Double Q-Learning: Separate the best action selection with q value estimation.

\[ \left( R_{t+1} + \gamma_{t+1} q_{\bar{\theta}} (S_{t+1}, \mathop{argmax}_{a'} q_{\theta}(S_{t+1}, a)) - q_{\theta}(S_{t}, A_t) \right)^2 \]

where,
- \(q_{\theta}\) is the online network being optimized
- \(q_{\bar{\theta}}\) is the target network (a periodic copy of online network)
Prioritized replay: Sample transitions with probablity proportional ¹ to training loss value
Dueling Network: Express Q value as interms of value function and advantage function
Multi-Step Learning: Train using n-step returns
Distributional RL: Keep track of distribution of returns instead of just average return of action (i.e. Q value)

Learning objective is to match the distribution of returns.
Noisy Nets: Incorporate noise in the Q network. So \(\epsilon\) - greedy exploration is not required. The noise leads to state-conditional exploration and later the networks learns to ignore the noise allowing a form of self-annealing.

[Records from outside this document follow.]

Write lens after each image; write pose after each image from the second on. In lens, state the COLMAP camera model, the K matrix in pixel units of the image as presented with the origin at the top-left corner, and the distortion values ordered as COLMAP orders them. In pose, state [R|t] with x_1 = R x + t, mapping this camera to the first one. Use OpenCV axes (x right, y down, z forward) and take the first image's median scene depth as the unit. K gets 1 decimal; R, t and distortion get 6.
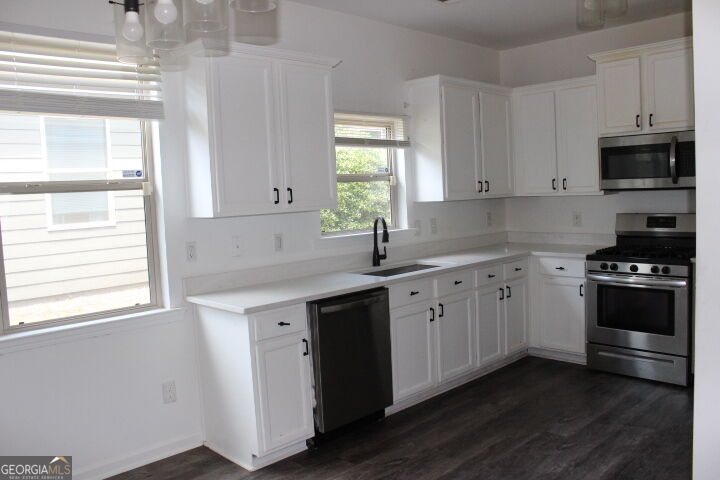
lens RADIAL K [[573.7, 0, 360.0], [0, 573.7, 240.0], [0, 0, 1]] dist [-0.159466, 0.013938]
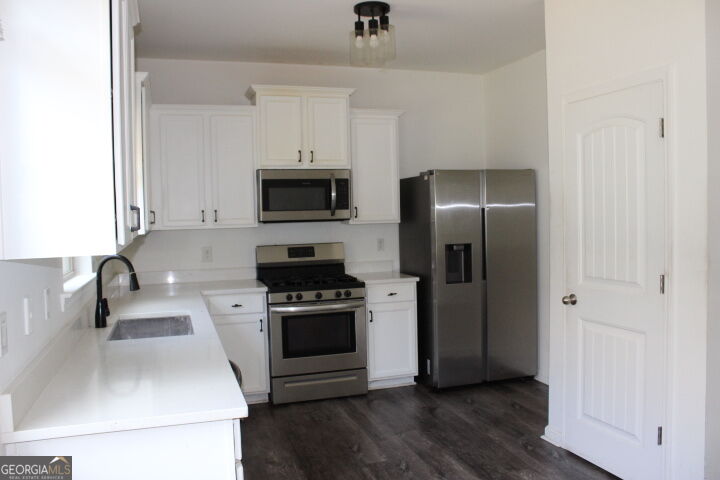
lens RADIAL K [[573.7, 0, 360.0], [0, 573.7, 240.0], [0, 0, 1]] dist [-0.159466, 0.013938]
pose [[0.418108, -0.008945, 0.908353, -0.441997], [0.079027, 0.996519, -0.026562, -0.018164], [-0.904953, 0.082890, 0.417359, 0.444163]]
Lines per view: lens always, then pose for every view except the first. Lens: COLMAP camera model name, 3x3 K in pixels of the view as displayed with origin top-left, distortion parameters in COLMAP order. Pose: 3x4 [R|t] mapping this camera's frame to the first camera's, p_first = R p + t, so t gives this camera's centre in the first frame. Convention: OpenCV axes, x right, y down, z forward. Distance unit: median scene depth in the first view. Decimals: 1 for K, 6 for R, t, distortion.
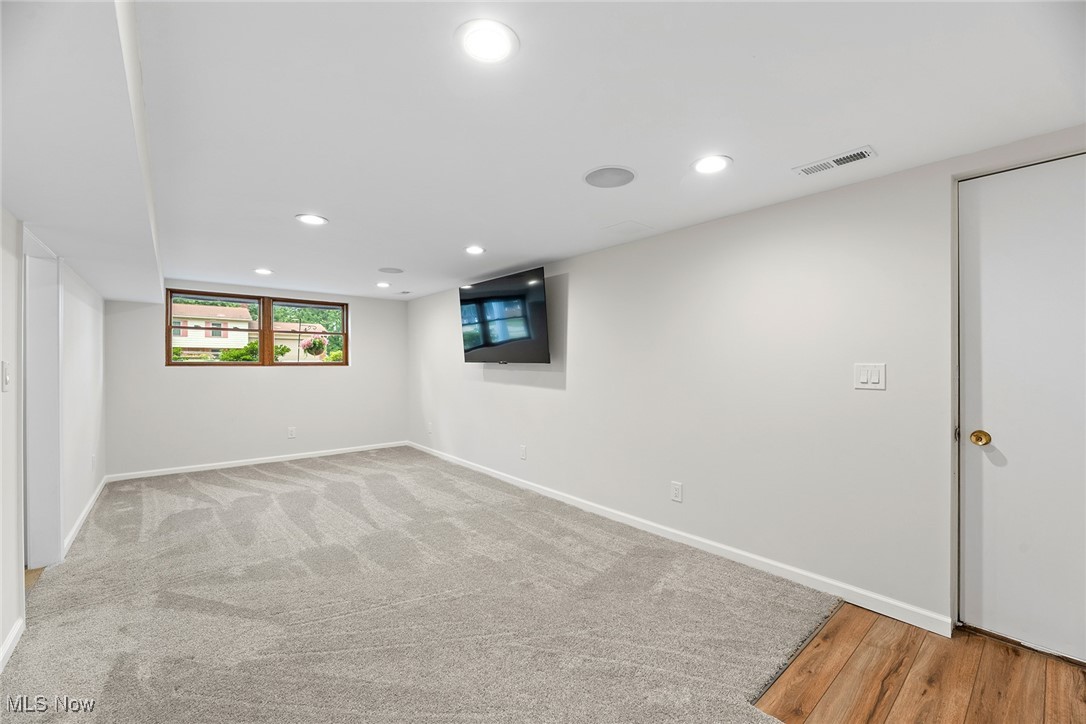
lens RADIAL K [[441.9, 0, 540.9], [0, 441.9, 365.6], [0, 0, 1]] dist [-0.003877, -0.000852]
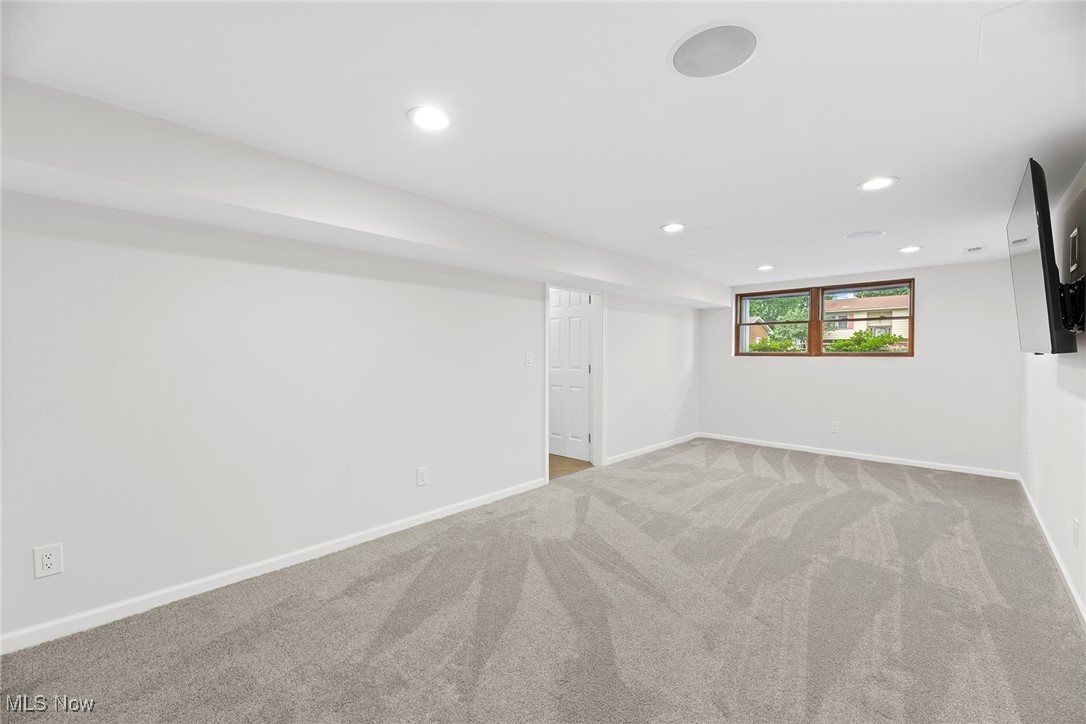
lens RADIAL K [[441.9, 0, 540.9], [0, 441.9, 365.6], [0, 0, 1]] dist [-0.003877, -0.000852]
pose [[0.096170, 0.025723, -0.995032, 0.381440], [-0.005522, 0.999664, 0.025309, -0.000575], [0.995350, 0.003061, 0.096280, 0.347041]]
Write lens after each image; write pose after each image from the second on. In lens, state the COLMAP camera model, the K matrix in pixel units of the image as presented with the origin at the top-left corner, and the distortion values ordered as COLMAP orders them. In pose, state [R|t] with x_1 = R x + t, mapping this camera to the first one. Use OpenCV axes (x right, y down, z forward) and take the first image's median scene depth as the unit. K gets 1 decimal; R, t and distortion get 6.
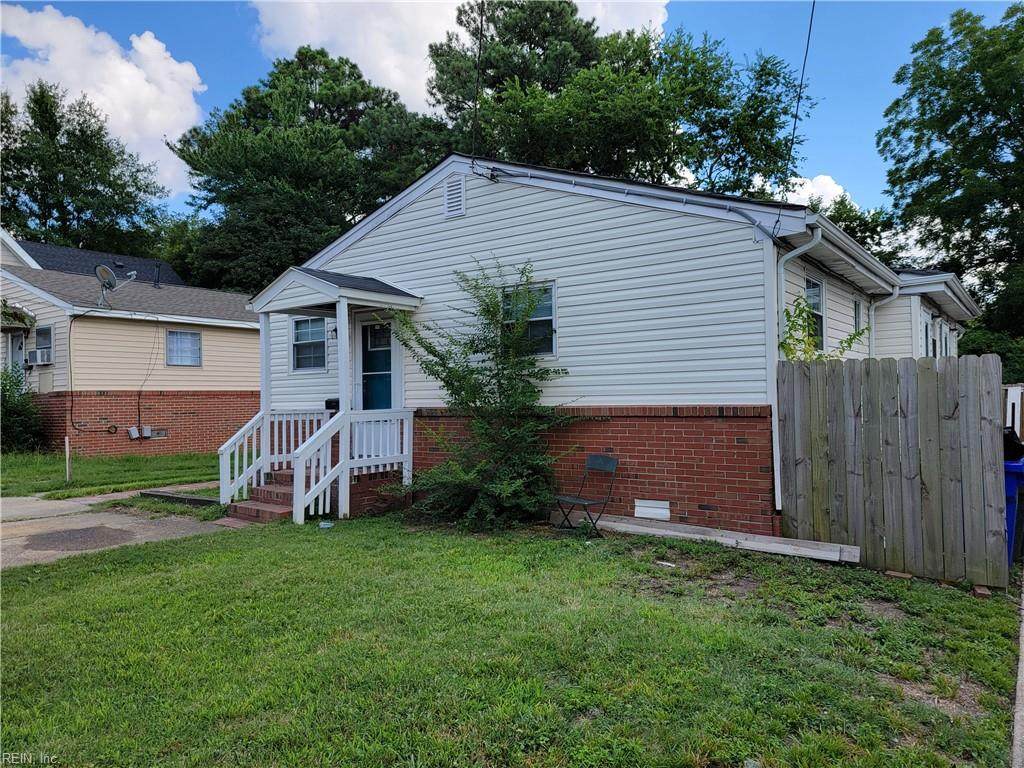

Rainbow DQN gave very good results. It learned with far fewer samples and lead to much higher final reward too.

Ablation showed the following techniques contributed (in order of priority):

Prioritized Replay: Removing this component caused large drop in performance across all games.
Multi-Step Learning: Removing this component caused large drop in performance across all games.
Distributional Q-learning: Didn't matter much initially but for later stages of learning near or above human level, the performance lags behind without Distributional Q-Learning
Noisy Nets: Many games benefited by this techniques but some were negatively affected.

Other techniques didn't change the results much.

Dueling : For some games their impact was significant. But median performance across games didn't change much.
Double Q-Learning: Distributional RL was clipped at -10 to 10 range of rewards which nullified the effect of overestimation. So, double Q-learning wasn't much necessary. Perhaps at higher clipping ranges, it too would be important.

Proportional to the loss value raised to a power \(\omega\) (hyperparameter).